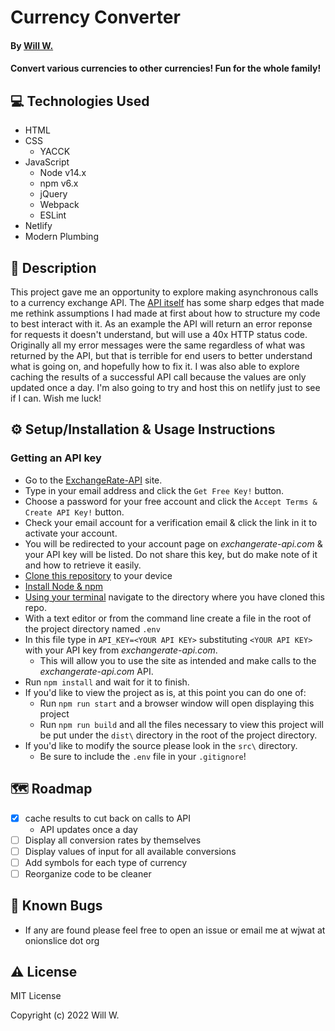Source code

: # Currency Converter

#### By [Will W.](https://wjwat.com/)

#### Convert various currencies to other currencies! Fun for the whole family!

## :computer: Technologies Used

* HTML
* CSS
  - YACCK
* JavaScript
  - Node v14.x
  - npm v6.x
  - jQuery
  - Webpack
  - ESLint
* Netlify
* Modern Plumbing

## :memo: Description

This project gave me an opportunity to explore making asynchronous calls to a
currency exchange API. The [API
itself](https://www.exchangerate-api.com/docs/standard-requests) has some sharp
edges that made me rethink assumptions I had made at first about how to
structure my code to best interact with it. As an example the API will return an
error reponse for requests it doesn't understand, but will use a 40x HTTP status
code. Originally all my error messages were the same regardless of what was
returned by the API, but that is terrible for end users to better understand
what is going on, and hopefully how to fix it. I was also able to explore
caching the results of a successful API call because the values are only updated
once a day. I'm also going to try and host this on netlify just to see if I can.
Wish me luck!

## :gear: Setup/Installation & Usage Instructions

### Getting an API key

- Go to the [ExchangeRate-API](https://www.exchangerate-api.com/) site.
- Type in your email address and click the `Get Free Key!` button.
- Choose a password for your free account and click the `Accept Terms & Create
  API Key!` button.
- Check your email account for a verification email & click the link in it to
  activate your account.
- You will be redirected to your account page on _exchangerate-api.com_ & your
  API key will be listed. Do not share this key, but do make note of it and how
  to retrieve it easily.
- [Clone this
  repository](https://docs.github.com/en/repositories/creating-and-managing-repositories/cloning-a-repository)
  to your device
- [Install Node &
  npm](https://docs.npmjs.com/downloading-and-installing-node-js-and-npm)
- [Using your
  terminal](https://www.freecodecamp.org/news/how-you-can-be-more-productive-right-now-using-bash-29a976fb1ab4/)
  navigate to the directory where you have cloned this repo.
- With a text editor or from the command line create a file in the root of the
  project directory named `.env`
- In this file type in `API_KEY=<YOUR API KEY>` substituting `<YOUR API KEY>`
  with your API key from _exchangerate-api.com_.
  - This will allow you to use the site as intended and make calls to the
    _exchangerate-api.com_ API.
- Run `npm install` and wait for it to finish.
- If you'd like to view the project as is, at this point you can do one of:
  - Run `npm run start` and a browser window will open displaying this project
  - Run `npm run build` and all the files necessary to view this project will be
    put under the `dist\` directory in the root of the project directory.
- If you'd like to modify the source please look in the `src\` directory.
  - Be sure to include the `.env` file in your `.gitignore`!

## :world_map: Roadmap

* [X] cache results to cut back on calls to API
  - API updates once a day
* [ ] Display all conversion rates by themselves
* [ ] Display values of input for all available conversions
* [ ] Add symbols for each type of currency
* [ ] Reorganize code to be cleaner

## :lady_beetle: Known Bugs

* If any are found please feel free to open an issue or email me at wjwat at
  onionslice dot org

## :warning: License

MIT License

Copyright (c) 2022 Will W.

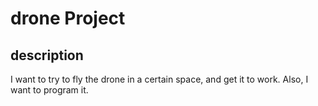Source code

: # drone Project
## description
I want to try to fly the drone in a certain space, and get it to work. Also, I want to program it.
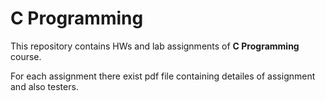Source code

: # C Programming


This repository contains HWs and lab assignments of **C Programming** course.

For each assignment there exist pdf file containing detailes of assignment and also testers.
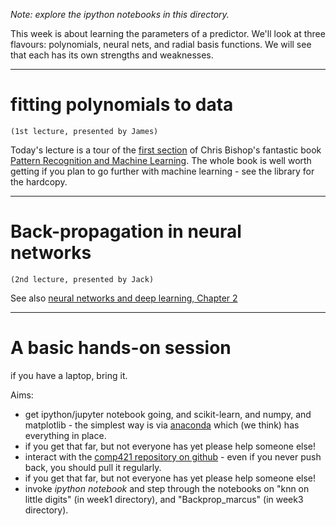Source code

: _Note: explore the ipython notebooks in this directory._

This week is about learning the parameters of a predictor. We'll look at three flavours: polynomials, neural nets, and radial basis functions. We will see that each has its own strengths and weaknesses.

***
# fitting polynomials to data
`(1st lecture, presented by James)`

Today's lecture is a tour of the [first section]() of Chris Bishop's fantastic book [Pattern Recognition and Machine Learning](http://research.microsoft.com/en-us/um/people/cmbishop/prml/). The whole book is well worth getting if you plan to go further with machine learning - see the library for the hardcopy.

 
***

# Back-propagation in neural networks
`(2nd lecture, presented by Jack)`

See also [neural networks and deep learning, Chapter 2](http://neuralnetworksanddeeplearning.com/chap2.html)


***

# A basic hands-on session 

if you have a laptop, bring it.

Aims:

 * get ipython/jupyter notebook going, and scikit-learn, and numpy, and matplotlib - the simplest way is via [anaconda](https://www.continuum.io/downloads) which (we think) has everything in place.
 * if you get that far, but not everyone has yet please help someone else!
 * interact with the [comp421 repository on github](https://github.com/garibaldu/comp421) - even if you never push back, you should pull it regularly.
 * if you get that far, but not everyone has yet please help someone else!
 * invoke _ipython notebook_ and step through the notebooks on "knn on little digits" (in week1 directory), and "Backprop_marcus" (in week3 directory).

**What is needed**. Looking at the data above, say how many lines contain "each", and give no other words.

**Response to this task**. 3